*WORK REQUEST:*
When you reach the records, transcribe all of them exactly.

*SUPPLIED DATA:*

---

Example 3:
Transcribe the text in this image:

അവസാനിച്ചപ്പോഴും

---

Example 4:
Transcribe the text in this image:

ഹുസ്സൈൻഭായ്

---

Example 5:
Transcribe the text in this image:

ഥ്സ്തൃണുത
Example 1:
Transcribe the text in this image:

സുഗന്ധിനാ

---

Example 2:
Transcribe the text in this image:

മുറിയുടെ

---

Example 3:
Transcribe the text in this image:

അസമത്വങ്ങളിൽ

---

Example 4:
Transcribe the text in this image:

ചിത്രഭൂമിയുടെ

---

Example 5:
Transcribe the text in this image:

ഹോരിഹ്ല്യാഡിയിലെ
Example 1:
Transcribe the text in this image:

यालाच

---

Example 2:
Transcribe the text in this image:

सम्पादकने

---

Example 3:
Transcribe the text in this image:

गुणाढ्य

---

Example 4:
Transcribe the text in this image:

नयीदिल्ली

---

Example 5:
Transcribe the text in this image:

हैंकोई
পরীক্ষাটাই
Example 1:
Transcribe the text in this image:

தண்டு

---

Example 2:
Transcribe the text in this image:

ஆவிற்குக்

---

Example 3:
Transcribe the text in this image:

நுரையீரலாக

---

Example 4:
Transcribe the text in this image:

*COMPLETED EXERCISE:*
---

Example 3:
Transcribe the text in this image:

അവസാനിച്ചപ്പോഴും

---

Example 4:
Transcribe the text in this image:

ഹുസ്സൈൻഭായ്

---

Example 5:
Transcribe the text in this image:

ഥ്സ്തൃണുത
Example 1:
Transcribe the text in this image:

സുഗന്ധിനാ

---

Example 2:
Transcribe the text in this image:

മുറിയുടെ

---

Example 3:
Transcribe the text in this image:

അസമത്വങ്ങളിൽ

---

Example 4:
Transcribe the text in this image:

ചിത്രഭൂമിയുടെ

---

Example 5:
Transcribe the text in this image:

ഹോരിഹ്ല്യാഡിയിലെ
Example 1:
Transcribe the text in this image:

यालाच

---

Example 2:
Transcribe the text in this image:

सम्पादकने

---

Example 3:
Transcribe the text in this image:

गुणाढ्य

---

Example 4:
Transcribe the text in this image:

नयीदिल्ली

---

Example 5:
Transcribe the text in this image:

हैंकोई
পরীক্ষাটাই
Example 1:
Transcribe the text in this image:

தண்டு

---

Example 2:
Transcribe the text in this image:

ஆவிற்குக்

---

Example 3:
Transcribe the text in this image:

நுரையீரலாக

---

Example 4:
Transcribe the text in this image:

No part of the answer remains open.